Le regole

Queste (troppe) stra-maledette regole. Sono stata ‘addestrata’ da mio padre, un uomo rigido, severo e con un forte senso del dovere, a rispettarle tutte, altrimenti la punizione sarebbe stata molto dura.

Dovevo stare seduta su una poltrona ai piedi del letto per tutto il suo riposo pomeridiano, restando al buio e senza televisione (la mia passione) per due ore circa. Le regole erano semplici, ma veramente tante.
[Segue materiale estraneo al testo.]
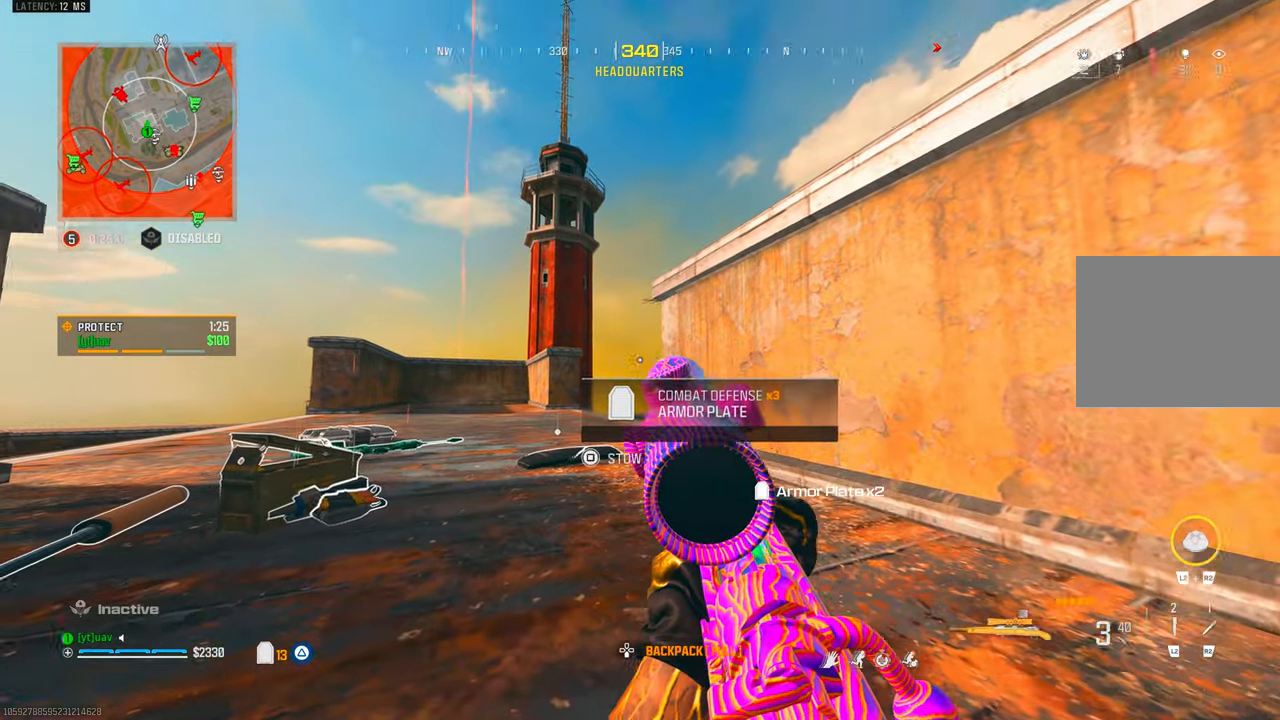
{"buttons": [], "left_stick": "center", "right_stick": "center", "events": [[267, "right_stick", "center"]]}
Non si mettono i gomiti sul tavolo mentre si mangia, si cena alle ore 20:00: né cinque minuti prima, perché troppo presto, né cinque minuti dopo perché troppo tardi. Non si usa un tono di voce alto. Se ti devi soffiare il naso vai nell’altra stanza e se sei a tavola ti alzi. Mangi quello che c’è, altrimenti (cito testualmente) ti ci siedi di fianco. Al secondo “non lo voglio”, vai a letto senza cena. Ma soprattutto, e queste sono quelle peggiori, non devi mai e poi mai farti vedere debole perché gli altri ti possono schiacciare. Mai mostrare i tuoi sentimenti a fidanzati e amici perché potrebbero approfittarsene, devi avere sempre e comunque la tua indipendenza economica perché non dovrai mai dipendere da nessuno. Era mio padre a prendere le decisioni per me, assolutamente le migliori, mi diceva sempre, e su quelle io non potevo discutere. Dovevo fare le cose quando lo diceva lui perché lo diceva lui, ma soprattutto come lo diceva lui. Che si trattasse dell’assicurazione di un motorino o di una macchina o di scegliere la scuola, il lavoro, la casa. Tutto ciò ha scatenato in me, all’età di tredici anni, un senso di ribellione all’ennesima potenza. Ero come Dottor Jekill e Mr. Hyde: in casa rispettosa, seria e tutta d’un pezzo, ma poi una volta fuori, chiudendomi la porta alle spalle, la trasgressione prendeva il sopravvento e diventava incontrollabile. All’età di diciassette anni mi facevo di ogni cosa. Rientravo a casa a orari indecenti. Lo trovavo seduto sul divano e il mio pensiero era: “Visto grande uomo, credi di gestire la mia vita come pare a te, ma invece in mano non hai un bel niente!”. Ora sono a Sanpa. Anche qui ci sono

regole, tante. Ma le riesco ad accettare, perché ci trovo un senso. Ripensando invece a quelle che mi ha sempre imposto mio padre, non riesco ancora a trovarlo. Perché le ho sempre vissute e sentite nel profondo come una fortissima costrizione che mi impediva di capire chi ero e cosa volevo. Penso spesso che se tutto ciò non mi avesse fatto soffrire così tanto forse non sarei arrivata a farmi così male e ad autodistruggermi con l’eroina. Sapete cosa mi succede ora? Le ragazze che stanno facendo il percorso con me dicono che sono uguale a lui: fa male, ma non ci posso fare niente, sono stata addestrata così!